___ TEXTO FORNECIDO

22.8.05

Alentejo agrorural

E OS INCÊNDIOS
1---- O PAÍS ESTÁ A ARDER .Há perdas de vidas e valores ; destruições ambientais ; mobilizam –se as pessoas ; gastam-se fortunas .O drama ir-se-á repetindo , ano após ano , enquanto houver vegetação e não forem tomadas medidas preventivas eficazes .
Eficácia na prevenção significa encarar o problema de uma forma regionalizada .Isto porque ,tanto quanto se percebe , no norte , a propagação faz-se através das copas das arvores e o combate está dificultado devido á orografia do terreno
No Alentejo esse tipo de dificuldades são inexistentes .Entre nós , os incêndios deixam de constituir problema desde que o espaço rural esteja devidamente agricultado e harmonicamente povoado
Agricultado significa a repescagem dos sistemas tradicionais , corrigidos á luz dos recentes conceitos de globalização .Isso implica o uso dos modernos equipamentos agrícolas e restantes factores de produção resultantes das tecnologias hodiernas .

______

**TAREFA INDICADA**. Segundo o texto sobre os incêndios no Alentejo, por onde se faz a propagação dos incêndios no norte?

___ REGISTOS DE DADOS

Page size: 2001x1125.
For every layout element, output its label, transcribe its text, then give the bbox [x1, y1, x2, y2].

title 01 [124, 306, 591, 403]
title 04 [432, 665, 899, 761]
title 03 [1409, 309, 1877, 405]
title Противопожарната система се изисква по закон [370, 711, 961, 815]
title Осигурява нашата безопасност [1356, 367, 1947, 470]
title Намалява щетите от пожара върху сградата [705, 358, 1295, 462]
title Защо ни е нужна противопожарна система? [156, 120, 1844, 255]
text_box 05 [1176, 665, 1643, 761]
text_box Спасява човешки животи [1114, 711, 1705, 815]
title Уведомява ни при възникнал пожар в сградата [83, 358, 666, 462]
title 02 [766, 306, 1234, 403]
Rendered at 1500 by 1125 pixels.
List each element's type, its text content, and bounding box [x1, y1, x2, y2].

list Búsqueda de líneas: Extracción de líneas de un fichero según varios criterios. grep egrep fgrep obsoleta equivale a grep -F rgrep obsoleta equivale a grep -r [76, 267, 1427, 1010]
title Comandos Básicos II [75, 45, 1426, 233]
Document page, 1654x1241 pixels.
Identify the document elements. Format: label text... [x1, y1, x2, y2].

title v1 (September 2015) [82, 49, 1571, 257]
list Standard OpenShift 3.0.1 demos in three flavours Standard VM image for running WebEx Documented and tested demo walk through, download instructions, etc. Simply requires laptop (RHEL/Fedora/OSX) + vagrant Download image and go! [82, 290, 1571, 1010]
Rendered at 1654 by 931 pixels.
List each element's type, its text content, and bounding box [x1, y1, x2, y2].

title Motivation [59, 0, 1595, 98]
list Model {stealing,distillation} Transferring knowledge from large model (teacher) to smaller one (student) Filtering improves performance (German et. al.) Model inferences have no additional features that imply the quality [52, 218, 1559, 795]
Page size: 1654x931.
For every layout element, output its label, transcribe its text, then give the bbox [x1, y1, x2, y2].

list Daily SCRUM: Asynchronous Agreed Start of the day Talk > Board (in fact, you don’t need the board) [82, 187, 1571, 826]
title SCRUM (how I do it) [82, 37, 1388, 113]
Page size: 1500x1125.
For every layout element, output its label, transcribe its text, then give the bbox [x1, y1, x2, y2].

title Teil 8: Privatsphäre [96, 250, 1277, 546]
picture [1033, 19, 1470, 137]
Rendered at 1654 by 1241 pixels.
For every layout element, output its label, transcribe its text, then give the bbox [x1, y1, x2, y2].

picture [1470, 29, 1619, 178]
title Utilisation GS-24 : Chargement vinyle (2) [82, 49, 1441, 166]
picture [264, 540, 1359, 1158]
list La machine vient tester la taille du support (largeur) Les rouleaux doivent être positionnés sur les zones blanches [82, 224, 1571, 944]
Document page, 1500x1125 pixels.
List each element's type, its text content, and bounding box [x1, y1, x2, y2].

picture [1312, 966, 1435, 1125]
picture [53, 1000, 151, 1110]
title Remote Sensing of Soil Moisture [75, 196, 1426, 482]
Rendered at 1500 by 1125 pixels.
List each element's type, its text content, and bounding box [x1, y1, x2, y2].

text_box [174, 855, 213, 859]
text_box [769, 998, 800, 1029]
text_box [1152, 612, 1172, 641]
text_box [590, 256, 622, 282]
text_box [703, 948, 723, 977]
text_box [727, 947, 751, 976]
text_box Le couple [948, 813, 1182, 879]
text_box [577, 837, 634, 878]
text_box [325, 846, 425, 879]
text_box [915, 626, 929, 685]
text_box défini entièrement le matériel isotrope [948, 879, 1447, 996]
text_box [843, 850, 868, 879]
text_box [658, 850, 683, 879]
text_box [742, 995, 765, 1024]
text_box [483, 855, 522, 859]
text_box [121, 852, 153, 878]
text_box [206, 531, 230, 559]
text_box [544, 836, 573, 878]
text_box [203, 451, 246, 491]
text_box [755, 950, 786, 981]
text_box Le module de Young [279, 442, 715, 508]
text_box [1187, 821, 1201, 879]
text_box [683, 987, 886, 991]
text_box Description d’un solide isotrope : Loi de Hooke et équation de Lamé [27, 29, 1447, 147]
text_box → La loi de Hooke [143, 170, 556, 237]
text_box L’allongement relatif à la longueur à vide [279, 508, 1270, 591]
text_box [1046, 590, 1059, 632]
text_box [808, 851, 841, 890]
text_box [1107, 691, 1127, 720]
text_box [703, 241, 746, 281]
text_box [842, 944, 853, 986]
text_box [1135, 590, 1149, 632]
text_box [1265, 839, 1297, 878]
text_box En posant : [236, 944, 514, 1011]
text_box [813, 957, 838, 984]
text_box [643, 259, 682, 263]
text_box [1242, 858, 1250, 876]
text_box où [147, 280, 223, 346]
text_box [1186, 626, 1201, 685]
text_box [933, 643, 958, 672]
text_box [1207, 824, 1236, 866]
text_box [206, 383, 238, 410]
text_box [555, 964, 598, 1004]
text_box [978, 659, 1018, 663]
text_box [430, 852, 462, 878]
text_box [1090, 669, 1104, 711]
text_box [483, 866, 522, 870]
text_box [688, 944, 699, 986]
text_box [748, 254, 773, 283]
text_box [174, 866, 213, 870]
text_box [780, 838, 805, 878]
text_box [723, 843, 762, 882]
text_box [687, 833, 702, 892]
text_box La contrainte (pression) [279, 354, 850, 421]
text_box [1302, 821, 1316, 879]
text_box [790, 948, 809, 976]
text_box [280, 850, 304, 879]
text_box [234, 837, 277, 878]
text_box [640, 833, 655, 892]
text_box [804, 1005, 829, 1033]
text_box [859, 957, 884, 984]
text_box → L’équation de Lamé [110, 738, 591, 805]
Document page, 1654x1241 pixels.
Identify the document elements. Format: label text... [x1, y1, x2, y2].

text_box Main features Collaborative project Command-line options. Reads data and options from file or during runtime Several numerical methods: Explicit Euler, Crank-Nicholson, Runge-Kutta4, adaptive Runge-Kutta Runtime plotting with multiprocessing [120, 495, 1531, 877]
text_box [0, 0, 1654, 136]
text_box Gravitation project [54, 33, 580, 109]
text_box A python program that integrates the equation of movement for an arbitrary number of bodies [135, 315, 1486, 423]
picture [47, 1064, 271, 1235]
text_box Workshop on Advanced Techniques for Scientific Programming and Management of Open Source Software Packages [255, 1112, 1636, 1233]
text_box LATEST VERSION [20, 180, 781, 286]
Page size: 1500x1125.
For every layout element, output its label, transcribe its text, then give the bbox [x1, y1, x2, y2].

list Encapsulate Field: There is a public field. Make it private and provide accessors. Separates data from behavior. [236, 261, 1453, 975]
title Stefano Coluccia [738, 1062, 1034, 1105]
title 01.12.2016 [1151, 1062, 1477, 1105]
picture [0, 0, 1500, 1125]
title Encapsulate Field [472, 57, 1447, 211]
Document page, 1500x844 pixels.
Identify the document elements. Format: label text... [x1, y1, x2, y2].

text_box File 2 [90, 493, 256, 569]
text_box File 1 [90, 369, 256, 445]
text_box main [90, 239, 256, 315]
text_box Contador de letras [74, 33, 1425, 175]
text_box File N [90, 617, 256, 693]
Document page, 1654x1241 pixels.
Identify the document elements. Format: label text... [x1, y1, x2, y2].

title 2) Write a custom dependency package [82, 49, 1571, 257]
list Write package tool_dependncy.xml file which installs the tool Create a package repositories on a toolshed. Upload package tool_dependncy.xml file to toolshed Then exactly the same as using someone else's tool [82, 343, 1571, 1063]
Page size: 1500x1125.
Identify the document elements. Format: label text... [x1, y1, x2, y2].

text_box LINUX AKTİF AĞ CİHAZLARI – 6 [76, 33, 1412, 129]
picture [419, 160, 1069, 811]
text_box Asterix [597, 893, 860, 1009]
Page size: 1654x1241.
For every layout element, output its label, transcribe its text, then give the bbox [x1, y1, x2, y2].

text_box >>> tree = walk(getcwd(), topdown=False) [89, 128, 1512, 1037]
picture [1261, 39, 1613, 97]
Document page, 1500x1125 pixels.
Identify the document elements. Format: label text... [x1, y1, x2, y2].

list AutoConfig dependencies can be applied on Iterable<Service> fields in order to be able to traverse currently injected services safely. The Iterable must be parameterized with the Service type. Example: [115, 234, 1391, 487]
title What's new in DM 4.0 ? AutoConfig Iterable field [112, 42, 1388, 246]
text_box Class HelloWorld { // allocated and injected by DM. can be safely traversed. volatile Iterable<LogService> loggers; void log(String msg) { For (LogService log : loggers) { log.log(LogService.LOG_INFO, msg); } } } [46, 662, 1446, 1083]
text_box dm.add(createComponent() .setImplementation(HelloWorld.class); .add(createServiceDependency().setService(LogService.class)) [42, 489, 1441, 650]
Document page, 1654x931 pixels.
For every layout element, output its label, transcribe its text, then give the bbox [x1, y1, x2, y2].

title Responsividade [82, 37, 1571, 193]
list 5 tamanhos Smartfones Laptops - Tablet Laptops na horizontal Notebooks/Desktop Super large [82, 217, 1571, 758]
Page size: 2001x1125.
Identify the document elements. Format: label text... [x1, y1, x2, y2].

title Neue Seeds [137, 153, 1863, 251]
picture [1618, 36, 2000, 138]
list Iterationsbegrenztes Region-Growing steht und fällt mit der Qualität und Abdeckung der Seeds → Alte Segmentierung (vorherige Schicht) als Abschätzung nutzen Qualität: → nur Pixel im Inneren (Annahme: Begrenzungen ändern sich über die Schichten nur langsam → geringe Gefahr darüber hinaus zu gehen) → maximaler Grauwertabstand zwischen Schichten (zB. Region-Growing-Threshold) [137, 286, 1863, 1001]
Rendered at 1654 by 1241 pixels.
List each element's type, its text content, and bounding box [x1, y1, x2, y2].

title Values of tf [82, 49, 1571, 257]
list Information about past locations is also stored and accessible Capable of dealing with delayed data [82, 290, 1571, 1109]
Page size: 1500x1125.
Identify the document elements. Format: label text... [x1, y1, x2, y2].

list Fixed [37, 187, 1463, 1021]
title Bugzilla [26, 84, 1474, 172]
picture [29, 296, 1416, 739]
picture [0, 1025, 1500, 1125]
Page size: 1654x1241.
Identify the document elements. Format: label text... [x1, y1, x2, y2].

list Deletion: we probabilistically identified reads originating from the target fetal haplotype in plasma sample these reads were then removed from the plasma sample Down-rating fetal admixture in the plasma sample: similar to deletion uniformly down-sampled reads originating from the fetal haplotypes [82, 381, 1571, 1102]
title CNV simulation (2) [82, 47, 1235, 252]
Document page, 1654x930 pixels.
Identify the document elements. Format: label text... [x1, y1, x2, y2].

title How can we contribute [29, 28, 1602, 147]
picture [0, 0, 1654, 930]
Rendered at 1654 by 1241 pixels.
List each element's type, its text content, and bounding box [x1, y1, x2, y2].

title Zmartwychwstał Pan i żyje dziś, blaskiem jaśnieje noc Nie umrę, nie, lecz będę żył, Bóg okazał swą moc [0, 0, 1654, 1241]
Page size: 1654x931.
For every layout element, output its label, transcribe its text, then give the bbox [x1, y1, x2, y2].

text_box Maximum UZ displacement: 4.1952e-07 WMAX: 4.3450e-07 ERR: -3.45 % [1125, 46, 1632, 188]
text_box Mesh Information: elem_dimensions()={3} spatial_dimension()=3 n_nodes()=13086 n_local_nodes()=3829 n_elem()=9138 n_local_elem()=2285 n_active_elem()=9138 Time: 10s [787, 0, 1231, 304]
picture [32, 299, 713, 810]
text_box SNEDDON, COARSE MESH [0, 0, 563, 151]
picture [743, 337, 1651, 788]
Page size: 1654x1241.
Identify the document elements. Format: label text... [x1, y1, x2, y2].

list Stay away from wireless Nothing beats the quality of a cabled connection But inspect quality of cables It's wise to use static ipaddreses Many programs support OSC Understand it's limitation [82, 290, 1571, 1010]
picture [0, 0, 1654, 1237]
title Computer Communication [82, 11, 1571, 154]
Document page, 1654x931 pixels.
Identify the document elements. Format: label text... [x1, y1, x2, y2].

______

**RESPOSTA**. Pelas copas das árvores.